Laura me ha dado un ultimátum y voy a tener que viajar a Logroño este fin de semana. No es normal que unos novios que ya han fijado la fecha de la boda estén tanto tiempo sin verse, me dice.
—¿No habrá otra? ¿Verdad? —me pregunta.
No me he atrevido a decirle que tengo fiebre y que toso mucho. Tampoco me he atrevido a decirle que han vuelto a cambiarme el turno del almacén, ni que los trenes están completos, ni que en ALSA tampoco tienen plaza; solo les queda un asiento libre para la vuelta. Ya estoy imaginándome a Laura: «¿ves? eso te pasa por dejar las cosas para última hora». Al final he mandado un mensaje al grupo de WhatsApp con los colegas y me ha respondido Quique: «¿Has mirado en BlaBlaCar?».
Ahora estoy sentado en el asiento del copiloto de un SEAT Arona de color rojo. Conduce Tamara. Dos con nueve sobre tres en habilidades de conducción. Nivel de experiencia «embajador». Me ha citado en Plaza de Castilla. Ella viaja a Vitoria, pero me va a dejar primero en Logroño. Tamara mira hacia el frente cuando hablamos. Lleva el pelo castaño recogido en una coleta y un tatuaje con una salamandra en el tobillo. Huele a almendras. Me fijo en la pelusa de su nuca y en sus labios. Le digo que nunca he viajado en BlaBlaCar y estoy a punto de preguntarle si sus labios son naturales: nadie nace con esos labios. Ella me dice que puedo poner mi música de Spotify; busco la lista de canciones cuando Laura y yo nos morreamos la primera vez. Me imagino con Tamara en el asiento de atrás del SEAT Arona justo cuando ella me pregunta si me importa que paremos.

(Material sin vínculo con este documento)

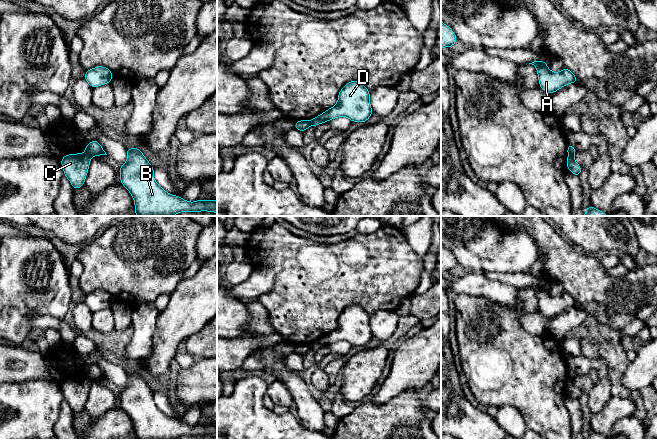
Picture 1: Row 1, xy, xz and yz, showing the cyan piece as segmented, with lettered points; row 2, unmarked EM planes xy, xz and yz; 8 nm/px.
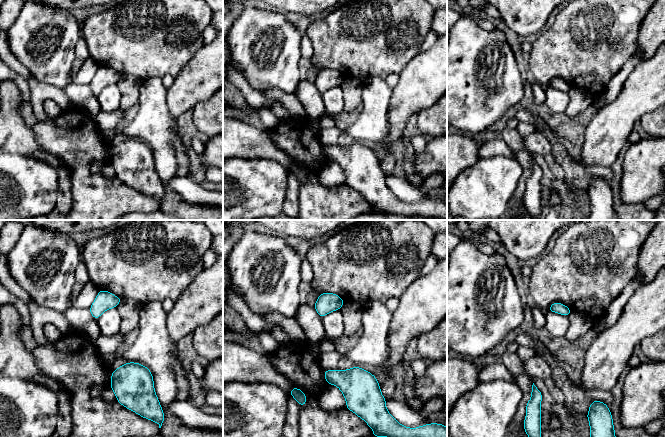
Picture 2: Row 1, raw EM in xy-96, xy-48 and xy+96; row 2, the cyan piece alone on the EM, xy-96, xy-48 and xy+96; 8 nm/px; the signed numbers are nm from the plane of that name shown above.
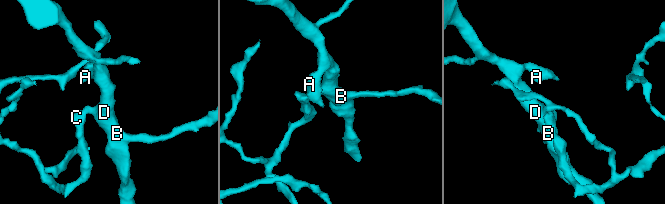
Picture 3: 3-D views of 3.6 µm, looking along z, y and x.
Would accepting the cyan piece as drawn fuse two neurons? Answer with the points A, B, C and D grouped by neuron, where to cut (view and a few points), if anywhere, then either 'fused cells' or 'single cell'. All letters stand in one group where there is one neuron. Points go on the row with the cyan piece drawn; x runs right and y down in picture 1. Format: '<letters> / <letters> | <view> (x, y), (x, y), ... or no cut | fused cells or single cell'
A B D / C | xy (85, 151), (90, 157) | fused cells

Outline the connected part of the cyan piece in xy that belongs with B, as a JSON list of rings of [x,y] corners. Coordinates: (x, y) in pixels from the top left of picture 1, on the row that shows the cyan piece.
[[[137,147],[126,149],[127,160],[120,165],[120,182],[134,200],[136,216],[174,216],[181,212],[217,213],[217,201],[190,202],[165,191],[154,179],[154,167]]]

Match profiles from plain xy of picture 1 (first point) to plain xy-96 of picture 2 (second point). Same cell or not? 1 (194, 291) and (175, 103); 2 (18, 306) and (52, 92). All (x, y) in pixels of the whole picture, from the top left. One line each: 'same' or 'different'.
1: same
2: different

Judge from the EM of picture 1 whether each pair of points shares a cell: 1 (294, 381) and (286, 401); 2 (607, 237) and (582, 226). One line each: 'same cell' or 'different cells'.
1: different cells
2: same cell

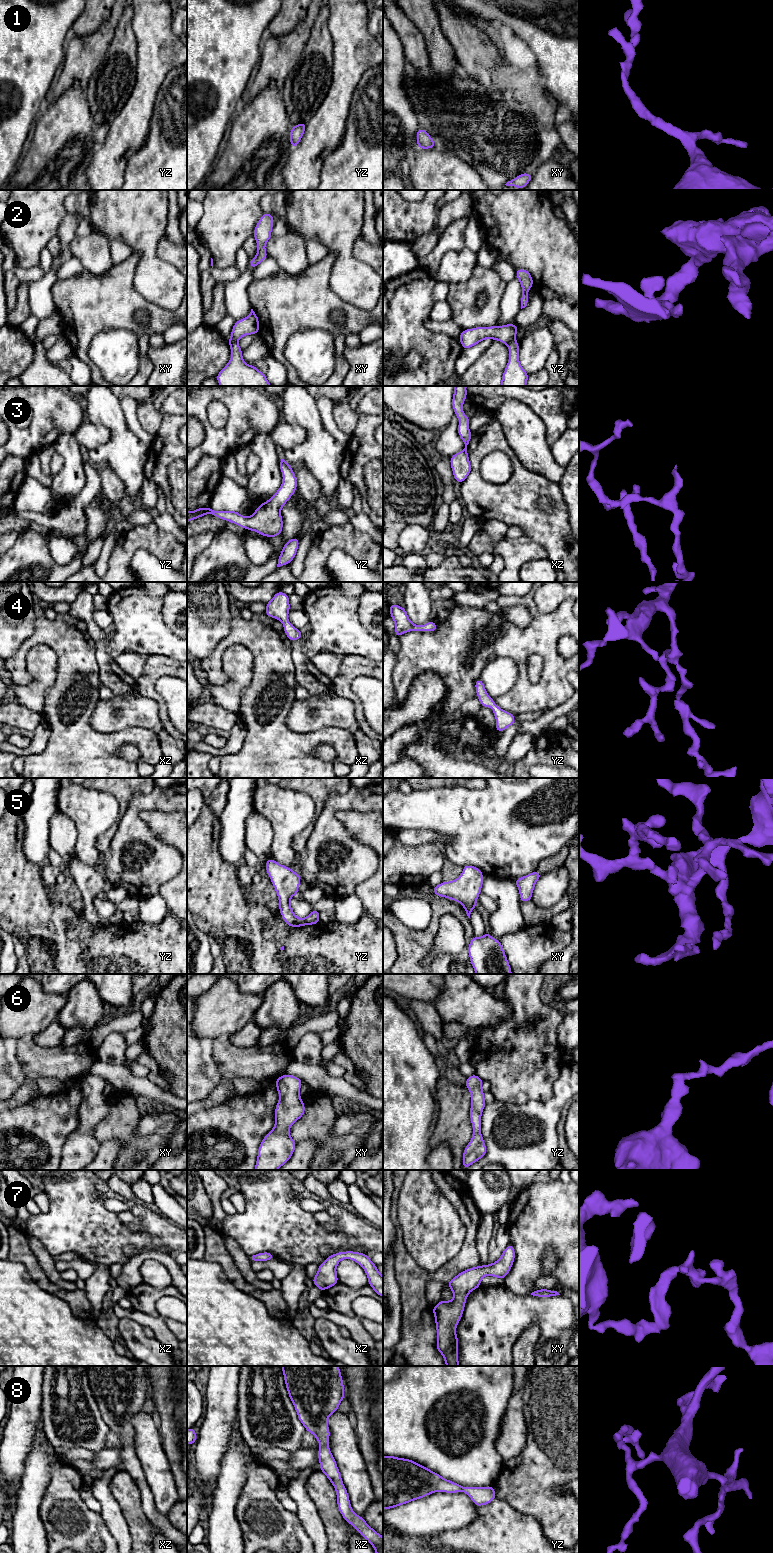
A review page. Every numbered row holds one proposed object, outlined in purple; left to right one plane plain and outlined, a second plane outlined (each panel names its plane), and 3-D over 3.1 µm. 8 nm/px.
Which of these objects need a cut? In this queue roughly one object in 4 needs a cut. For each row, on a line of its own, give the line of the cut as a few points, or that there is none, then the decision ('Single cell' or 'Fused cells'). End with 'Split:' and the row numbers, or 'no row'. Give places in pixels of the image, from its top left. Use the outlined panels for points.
1: No split. Single cell
2: Split along yz (514, 337), (507, 344). Fused cells
3: No split. Single cell
4: No split. Single cell
5: No split. Single cell
6: No split. Single cell
7: No split. Single cell
8: No split. Single cell
Split: 2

—¿Vuelves mañana a Madrid?
—¿Por?
—Puedo recogerte en Logroño por la tarde—me dice Tamara.
Pienso en Laura y en su traje de novia; en las canciones de Spotify. Me vuelvo a fijar en los labios de Tamara, en la pelusa de su nuca y en la salamandra de su tobillo. Y me doy cuenta de que acabo de hacer una bola con el billete de ALSA.